First, as we have explained, existing state caselaw on the question we have identified for certification is extremely sparse. See Barenboim v. Starbucks Corp., 698 F.3d 104, 117 (2d Cir.2012). Based on the three New York state decisions discussed above, we cannot predict with confidence how the New York State Court of Appeals “would rule on this legal question.” Michalski v. Home Depot, Inc., 225 F.3d 113, 116 (2d Cir.2000); see Casey v. Merck & Co., Inc., 653 F.3d 95, 100–101 (2d Cir.2011); Elliott Assocs., L.P. v. Banco de la Nacion, 194 F.3d 363, 370 (2d Cir.1999); see also West v. AT & T, 311 U.S. 223, 236, 61 S.Ct. 179, 85 L.Ed. 139 (1940) (“[A] federal court is not free to reject the state rule merely because it has not received the sanction of the highest state court.”). Of course, we appreciate the possibility that the New York Court of Appeals may confidently conclude that Cabrini determines the outcome in this case.

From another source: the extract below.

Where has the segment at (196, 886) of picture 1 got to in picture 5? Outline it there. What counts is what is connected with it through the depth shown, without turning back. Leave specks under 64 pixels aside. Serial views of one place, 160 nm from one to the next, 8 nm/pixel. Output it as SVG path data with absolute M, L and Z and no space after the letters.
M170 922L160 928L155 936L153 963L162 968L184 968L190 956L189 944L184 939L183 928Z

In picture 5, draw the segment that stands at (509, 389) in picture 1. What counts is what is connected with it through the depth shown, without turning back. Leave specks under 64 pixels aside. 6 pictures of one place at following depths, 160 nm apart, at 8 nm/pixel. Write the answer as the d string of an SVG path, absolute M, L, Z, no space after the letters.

Second, the question identified for certification presents “important issues of New York law and policy.” Barenboim, 698 F.3d at 117. Medical privacy and the confidentiality of medical records are of concern to New York. As the majority in Doe pointed out, a number of New York state statutes govern the disclosure of personal health information, and how to regulate New York-based health care providers in this area is generally best left to the sound value judgments of New York's courts and legislature.
Finally, having disposed of Doe's other claims in a separate summary order, we think the resolution of the only remaining “unsettled and important issue of state law will” likely “determine the outcome of this appeal.” Georgitsi, 702 F.3d at 159. If the New York Court of Appeals determines that a medical corporation cannot be held directly liable under the circumstances presented, that will end the litigation. If, on the other hand, the New York Court of Appeals holds that a medical corporation may be held liable for the unauthorized, ultra vires disclosure of confidential information by a non-physician employee, then we would vacate the judgment of the District Court and remand for further proceedings—that is, either summary judgment or trial.
CONCLUSION
For the foregoing reasons, we certify the following question to the New York Court of Appeals:
Whether, under New York law, the common law right of action for breach of the fiduciary duty of confidentiality for the unauthorized disclosure of medical information may run directly against medical corporations, even when the employee responsible for the breach is not a physician and acts outside the scope of her employment?
In certifying this question, we understand that the New York Court of Appeals may reformulate or expand the certified question as it deems appropriate.
It is hereby ORDERED that the Clerk of the Court transmit to the Clerk of the New York Court of Appeals a certificate in the form attached, together with a copy of this opinion and a complete set of briefs, appendices, and the record filed by the parties in this Court. This panel will retain jurisdiction to decide the case once we have had the benefit of the views of the New York Court of Appeals or once that court declines to accept certification. Finally, we order the parties to bear equally any fees and costs that may be requested by the New York Court of Appeals. Decision is RESERVED.
CERTIFICATE
The foregoing is hereby certified to the Court of Appeals of the State of New York pursuant to 2d Cir. L.R. 27.2 and N.Y. Comp.Codes R. & Regs. tit. 22, § 500.27(a), as ordered by the United States Court of Appeals for the Second Circuit.